Her latest movie, Rushed, finds her perched on both sides of the production line, as she both wrote and stars in the film. In the thriller, Fallon Hogan plays a driven and determined mom who finds herself seeking justice after her college-aged son is involved in a tragic hazing incident. It’s available now in select theaters and on VOD.
The A.V. Club talked to Fallon Hogan about that project, as well as her many other notable turns on television and film.
Rushed (2021)—“Barbara O’Brien”/writer/producer/
The A.V. Club: You wrote, produced and starred in your new movie, Rushed. What made you want to take on a project of your own?
Siobhan Fallon Hogan: I’ve written one-woman shows over the years, and weirdly, maybe every eight years or so I do a one-woman show. But I’m sick of them because when we go out after doing a one-woman show, it’s not like you could sit with other actors and say, “Wasn’t it funny when we did that scene? Wasn’t that great?” It’s just very solo, and it’s ton of pressure.
So I said to myself, if I can do a one-woman show, I could do a movie.

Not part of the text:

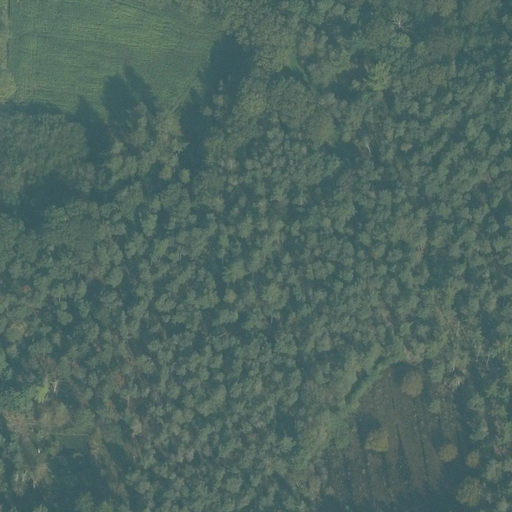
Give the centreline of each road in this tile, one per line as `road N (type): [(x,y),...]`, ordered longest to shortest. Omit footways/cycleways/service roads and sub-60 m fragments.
road 1 (track): [(243,511),(426,289),(430,267),(422,241),(375,174),(348,159),(284,44)]
road 2 (track): [(511,113),(277,0)]
road 3 (track): [(140,511),(0,495)]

I love movies more than anything in the world. So I talked to a writer friend and he said, “Just put everything down, don’t judge it, just write it.”
I’m a mom. I have three kids: 26, 23, and now 19. But when I wrote it, they were a little bit younger. You lay in bed at night and worry from the time they’re 15 or 16, depending on how bad of a mother you are and how late they stay out or how bad they are. Your imagination runs wild with what could go wrong. So I had kids in college, and you lose control when they go to college. There’s a sick thing where you have cell phones now, which my parents did not have. So you’re like, “Oh, well, if they haven’t gotten back to me by midnight, of course, it’s normal.” It’s also so weird that you would be helicoptering.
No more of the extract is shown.